After a long night of fishing and pulling their nets up empty, Jesus asked master fisherman Peter to go back out and try again. It is likely that Peter wasn’t too happy with that request, but here is his response to Jesus, found in Luke 5:5 – “Master, we’ve worked hard all night and haven’t caught anything. But because you say so, I will let down the nets.”
Now i just hope God never asks this of me, as He did of Isaiah – “In the year that the commander came to Ashdod, when Sargon the king of Assyria sent him and he fought against Ashdod and captured it, at that time the Lord spoke through Isaiah the son of Amoz, saying, ‘Go and loosen the sackcloth from your hips and take your shoes off your feet.’ And he did so, going naked and barefoot.” (Isaiah Chap. 20; the text goes on to tell us that Isaiah walked around naked and barefoot for three years.)

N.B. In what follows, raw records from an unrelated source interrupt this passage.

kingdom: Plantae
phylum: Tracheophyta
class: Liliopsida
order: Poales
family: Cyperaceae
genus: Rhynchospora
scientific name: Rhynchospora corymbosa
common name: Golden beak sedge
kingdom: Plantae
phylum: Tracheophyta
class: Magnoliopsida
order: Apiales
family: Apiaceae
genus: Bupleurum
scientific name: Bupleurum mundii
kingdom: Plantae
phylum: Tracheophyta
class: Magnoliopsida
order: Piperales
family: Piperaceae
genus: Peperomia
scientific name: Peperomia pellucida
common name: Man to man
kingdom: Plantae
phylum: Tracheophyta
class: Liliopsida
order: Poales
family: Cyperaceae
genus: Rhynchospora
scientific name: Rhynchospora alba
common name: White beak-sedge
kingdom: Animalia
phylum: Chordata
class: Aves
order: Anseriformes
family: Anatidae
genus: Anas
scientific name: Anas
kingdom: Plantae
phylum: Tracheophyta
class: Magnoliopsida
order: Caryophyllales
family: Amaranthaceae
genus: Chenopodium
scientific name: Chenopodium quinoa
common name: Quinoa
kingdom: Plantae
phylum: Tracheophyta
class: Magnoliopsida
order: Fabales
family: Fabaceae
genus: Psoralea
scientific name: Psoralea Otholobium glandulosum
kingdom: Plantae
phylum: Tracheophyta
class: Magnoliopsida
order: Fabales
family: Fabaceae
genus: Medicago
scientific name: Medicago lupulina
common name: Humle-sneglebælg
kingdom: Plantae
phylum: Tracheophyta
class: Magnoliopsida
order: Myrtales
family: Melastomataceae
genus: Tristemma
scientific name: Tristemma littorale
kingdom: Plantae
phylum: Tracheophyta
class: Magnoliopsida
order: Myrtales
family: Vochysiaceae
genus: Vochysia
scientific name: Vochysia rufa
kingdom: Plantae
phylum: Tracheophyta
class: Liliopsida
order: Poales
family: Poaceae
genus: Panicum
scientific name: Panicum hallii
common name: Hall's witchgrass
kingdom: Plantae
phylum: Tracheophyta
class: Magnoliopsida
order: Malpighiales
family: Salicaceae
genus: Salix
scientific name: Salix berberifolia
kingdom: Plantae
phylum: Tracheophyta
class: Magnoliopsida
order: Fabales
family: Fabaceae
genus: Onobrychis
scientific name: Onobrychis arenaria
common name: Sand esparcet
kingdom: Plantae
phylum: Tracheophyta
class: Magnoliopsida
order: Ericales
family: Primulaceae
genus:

The first verse of the hymn Have Thine Own Way written by Adelaide Addison Pollard and Dana Mengel so beautifully narrates the very essence of obedience. It goes like this – “Have Thine own Way Lord have Thine own way, Thou art the Potter I am the clay, Mold me and make me after Thy will, While I am waiting yielded and still.”
The word karaoke comes from two Japanese words: “kara” which means empty and “oke” which means orchestra. Doing life your own way often does leave you feeling empty. Jesus, in the opening words of the Lord’s Prayer says this, “Our Father in heaven, hallowed be your name, your kingdom come, your will be done, on earth as it is in heaven.”
So, today I encourage you to fully submit your will to Jesus and leave “I did it my way” to what you sing when you gather with friends around the Karaoke Machine.